All of these codes are intended to relate to the process of being a newly born human being and were not intended to measure things that happened to the person in the first 28 days of life that are totally unrelated to the process of being born.
 
We don’t get a lot of help from other authorities that give us advice for coding; they make the same mistakes. They confuse a newly born human being who got hurt between the sperm and egg to the drive down the birth canal with existence during the first 28 days of life after a totally normal pregnancy and delivery. What we have to do is fix it.
 
Intent vs. use of neonatal codes
Statistically, we have very complicated newborn existences in this country rivalling some countries with considerable deficiencies in medical care because nobody asked the right questions.
 
 There is a thing called “intent of the codes” and there is “use of the codes.” When these two concepts don’t jibe, statistics get warped and reimbursement gets warped.
 
Let’s look at what’s going to happen with ICD-10. The ICD-10-CM Official Guidelines for Coding and Reporting is already out. Has it gotten better? Well, turns out that other than changing the title of the chapter from Chapter 15 to Chapter 16 and the look of the code sets, the advice is exactly the same.

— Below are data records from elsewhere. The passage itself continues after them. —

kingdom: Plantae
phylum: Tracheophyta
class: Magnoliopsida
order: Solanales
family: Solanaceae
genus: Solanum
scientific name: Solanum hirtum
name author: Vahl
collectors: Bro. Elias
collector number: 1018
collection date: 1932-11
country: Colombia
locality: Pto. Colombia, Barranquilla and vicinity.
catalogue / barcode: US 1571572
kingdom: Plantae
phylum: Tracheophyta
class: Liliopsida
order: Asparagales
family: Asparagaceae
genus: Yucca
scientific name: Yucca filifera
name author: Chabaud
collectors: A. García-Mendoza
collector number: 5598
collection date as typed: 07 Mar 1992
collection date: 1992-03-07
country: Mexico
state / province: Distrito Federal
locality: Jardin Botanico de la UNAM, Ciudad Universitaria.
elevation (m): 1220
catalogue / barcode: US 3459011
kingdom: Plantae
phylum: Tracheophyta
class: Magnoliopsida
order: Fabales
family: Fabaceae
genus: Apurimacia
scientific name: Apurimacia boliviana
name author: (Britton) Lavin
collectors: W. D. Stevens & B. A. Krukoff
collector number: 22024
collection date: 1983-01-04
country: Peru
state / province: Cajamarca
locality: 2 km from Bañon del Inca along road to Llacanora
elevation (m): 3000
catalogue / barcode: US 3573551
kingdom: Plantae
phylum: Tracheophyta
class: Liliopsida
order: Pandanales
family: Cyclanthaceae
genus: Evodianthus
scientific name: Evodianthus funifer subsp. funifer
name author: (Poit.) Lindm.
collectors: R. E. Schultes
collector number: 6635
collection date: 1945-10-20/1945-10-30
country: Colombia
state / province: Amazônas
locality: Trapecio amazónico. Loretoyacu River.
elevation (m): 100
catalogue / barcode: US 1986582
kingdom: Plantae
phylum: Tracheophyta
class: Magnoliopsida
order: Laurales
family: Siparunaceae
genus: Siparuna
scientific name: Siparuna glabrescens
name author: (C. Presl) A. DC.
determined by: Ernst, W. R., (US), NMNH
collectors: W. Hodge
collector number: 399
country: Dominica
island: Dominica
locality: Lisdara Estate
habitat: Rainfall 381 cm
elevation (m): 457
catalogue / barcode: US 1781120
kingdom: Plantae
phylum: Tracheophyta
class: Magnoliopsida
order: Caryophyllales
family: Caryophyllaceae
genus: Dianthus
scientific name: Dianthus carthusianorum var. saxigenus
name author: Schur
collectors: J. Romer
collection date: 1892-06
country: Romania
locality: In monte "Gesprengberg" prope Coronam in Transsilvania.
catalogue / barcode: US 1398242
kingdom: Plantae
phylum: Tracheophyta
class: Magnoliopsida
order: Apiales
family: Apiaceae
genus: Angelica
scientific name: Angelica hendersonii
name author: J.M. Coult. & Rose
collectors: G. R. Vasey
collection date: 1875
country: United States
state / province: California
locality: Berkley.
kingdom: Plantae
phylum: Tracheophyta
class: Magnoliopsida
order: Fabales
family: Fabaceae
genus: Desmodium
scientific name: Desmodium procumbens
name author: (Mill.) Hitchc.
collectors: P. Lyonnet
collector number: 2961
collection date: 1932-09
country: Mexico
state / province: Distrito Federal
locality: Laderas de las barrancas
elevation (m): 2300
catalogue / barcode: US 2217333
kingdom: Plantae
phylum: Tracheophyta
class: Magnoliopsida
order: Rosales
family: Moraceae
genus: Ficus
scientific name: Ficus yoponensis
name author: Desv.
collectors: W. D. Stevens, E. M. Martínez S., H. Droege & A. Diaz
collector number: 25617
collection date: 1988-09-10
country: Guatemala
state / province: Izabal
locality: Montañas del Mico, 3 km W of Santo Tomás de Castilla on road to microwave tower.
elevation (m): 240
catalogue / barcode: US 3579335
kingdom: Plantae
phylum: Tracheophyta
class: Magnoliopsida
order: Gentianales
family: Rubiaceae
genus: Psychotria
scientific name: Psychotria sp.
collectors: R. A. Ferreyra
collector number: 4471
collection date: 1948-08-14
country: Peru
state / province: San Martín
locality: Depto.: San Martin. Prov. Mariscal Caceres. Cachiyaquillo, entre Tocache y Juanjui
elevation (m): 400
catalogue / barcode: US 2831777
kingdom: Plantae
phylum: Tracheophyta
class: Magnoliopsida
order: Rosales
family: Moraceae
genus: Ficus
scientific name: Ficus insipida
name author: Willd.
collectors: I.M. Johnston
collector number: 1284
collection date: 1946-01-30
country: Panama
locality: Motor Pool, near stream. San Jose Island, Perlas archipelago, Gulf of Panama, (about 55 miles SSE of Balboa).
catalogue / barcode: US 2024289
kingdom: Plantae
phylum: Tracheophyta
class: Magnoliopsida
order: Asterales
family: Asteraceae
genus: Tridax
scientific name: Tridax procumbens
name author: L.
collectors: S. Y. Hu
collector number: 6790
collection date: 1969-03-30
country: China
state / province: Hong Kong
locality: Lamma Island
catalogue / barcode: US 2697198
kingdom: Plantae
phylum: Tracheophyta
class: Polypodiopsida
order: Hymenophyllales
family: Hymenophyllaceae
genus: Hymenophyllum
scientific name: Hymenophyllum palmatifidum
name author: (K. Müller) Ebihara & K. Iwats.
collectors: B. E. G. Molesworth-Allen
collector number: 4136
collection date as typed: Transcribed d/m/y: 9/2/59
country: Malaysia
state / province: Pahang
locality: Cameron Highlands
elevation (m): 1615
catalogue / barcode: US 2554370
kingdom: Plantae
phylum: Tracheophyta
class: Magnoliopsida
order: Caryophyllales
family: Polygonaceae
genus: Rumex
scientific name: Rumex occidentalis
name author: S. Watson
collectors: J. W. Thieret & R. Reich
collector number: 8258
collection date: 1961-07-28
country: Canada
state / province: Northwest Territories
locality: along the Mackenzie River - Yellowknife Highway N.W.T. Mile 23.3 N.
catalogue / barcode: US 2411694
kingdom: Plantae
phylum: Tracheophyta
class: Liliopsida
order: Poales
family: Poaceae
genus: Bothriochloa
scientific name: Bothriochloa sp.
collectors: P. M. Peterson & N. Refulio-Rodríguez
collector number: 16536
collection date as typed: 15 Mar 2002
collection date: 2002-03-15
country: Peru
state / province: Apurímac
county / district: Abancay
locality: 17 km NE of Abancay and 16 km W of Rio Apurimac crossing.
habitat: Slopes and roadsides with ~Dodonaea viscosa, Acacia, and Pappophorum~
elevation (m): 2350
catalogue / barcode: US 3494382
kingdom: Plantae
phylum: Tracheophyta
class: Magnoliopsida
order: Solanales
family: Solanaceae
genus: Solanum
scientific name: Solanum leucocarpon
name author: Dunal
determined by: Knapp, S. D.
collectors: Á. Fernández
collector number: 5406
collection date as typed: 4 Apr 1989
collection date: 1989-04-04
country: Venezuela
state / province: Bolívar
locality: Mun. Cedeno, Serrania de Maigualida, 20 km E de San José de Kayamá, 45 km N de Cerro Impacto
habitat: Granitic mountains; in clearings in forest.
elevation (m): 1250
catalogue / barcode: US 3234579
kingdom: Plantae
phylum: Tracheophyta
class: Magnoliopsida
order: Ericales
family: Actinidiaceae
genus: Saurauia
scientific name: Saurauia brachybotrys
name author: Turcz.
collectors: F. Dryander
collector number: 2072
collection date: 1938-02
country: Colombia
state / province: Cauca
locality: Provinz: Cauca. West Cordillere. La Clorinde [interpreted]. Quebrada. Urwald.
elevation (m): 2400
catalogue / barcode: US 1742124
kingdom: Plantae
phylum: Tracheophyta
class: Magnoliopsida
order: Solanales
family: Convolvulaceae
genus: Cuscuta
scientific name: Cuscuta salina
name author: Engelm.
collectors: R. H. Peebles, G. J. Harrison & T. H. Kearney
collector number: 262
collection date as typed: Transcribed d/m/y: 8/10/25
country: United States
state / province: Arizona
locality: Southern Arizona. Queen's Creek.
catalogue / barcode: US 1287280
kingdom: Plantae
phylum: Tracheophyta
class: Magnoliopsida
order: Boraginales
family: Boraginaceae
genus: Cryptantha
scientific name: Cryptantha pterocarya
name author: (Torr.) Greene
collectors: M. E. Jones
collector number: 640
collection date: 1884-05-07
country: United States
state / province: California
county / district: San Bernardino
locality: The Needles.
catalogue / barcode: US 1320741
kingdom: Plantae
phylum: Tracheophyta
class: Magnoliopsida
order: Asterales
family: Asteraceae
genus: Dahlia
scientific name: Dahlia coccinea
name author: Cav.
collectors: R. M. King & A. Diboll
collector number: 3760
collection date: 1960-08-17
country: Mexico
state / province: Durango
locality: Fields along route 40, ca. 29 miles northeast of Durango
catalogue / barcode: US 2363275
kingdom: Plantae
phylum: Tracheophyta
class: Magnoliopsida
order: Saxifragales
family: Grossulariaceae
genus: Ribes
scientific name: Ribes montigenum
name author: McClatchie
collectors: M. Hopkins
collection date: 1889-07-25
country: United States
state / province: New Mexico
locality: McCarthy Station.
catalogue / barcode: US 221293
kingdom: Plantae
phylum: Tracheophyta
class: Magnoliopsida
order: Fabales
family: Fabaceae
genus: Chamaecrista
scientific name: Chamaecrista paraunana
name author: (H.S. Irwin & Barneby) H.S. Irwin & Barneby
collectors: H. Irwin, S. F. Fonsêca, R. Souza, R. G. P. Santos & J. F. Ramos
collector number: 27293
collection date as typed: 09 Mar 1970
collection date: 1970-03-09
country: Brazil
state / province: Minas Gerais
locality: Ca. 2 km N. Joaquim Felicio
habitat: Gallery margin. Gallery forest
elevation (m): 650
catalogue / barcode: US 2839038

We need to be smarter than the advice. Here’s the deal: If the child had an uneventful full-term gestation and delivery, history shows that other kids in the house had bronchiolitis with respiratory syncytial virus (RSV), and this 26-day-old got bronchiolitis with RSV, doesn’t it look like it was not due to the process of being born?
 
A 3-week-old child who has been developing normally, gaining weight, and eating well comes in after being scared by an older brother and aspirating a glob of thickened formula. The 3-week-old develops some wheezing. Is that 770.18 (newborn aspiration of something other than blood, gastric juice, amniotic fluid with respiratory symptoms), or is that totally unrelated to the process of being born?
 
If that same child was in an automobile accident and experienced a pulmonary contusion from a front-end collision and developed respiratory failure, was that caused by the birth process and should it be coded to 770.84 (respiratory failure in a newly born human being), or was this obviously unrelated to the birth process?
 
We have to be smarter than the advice. We have to do what’s right regardless of the financial impact.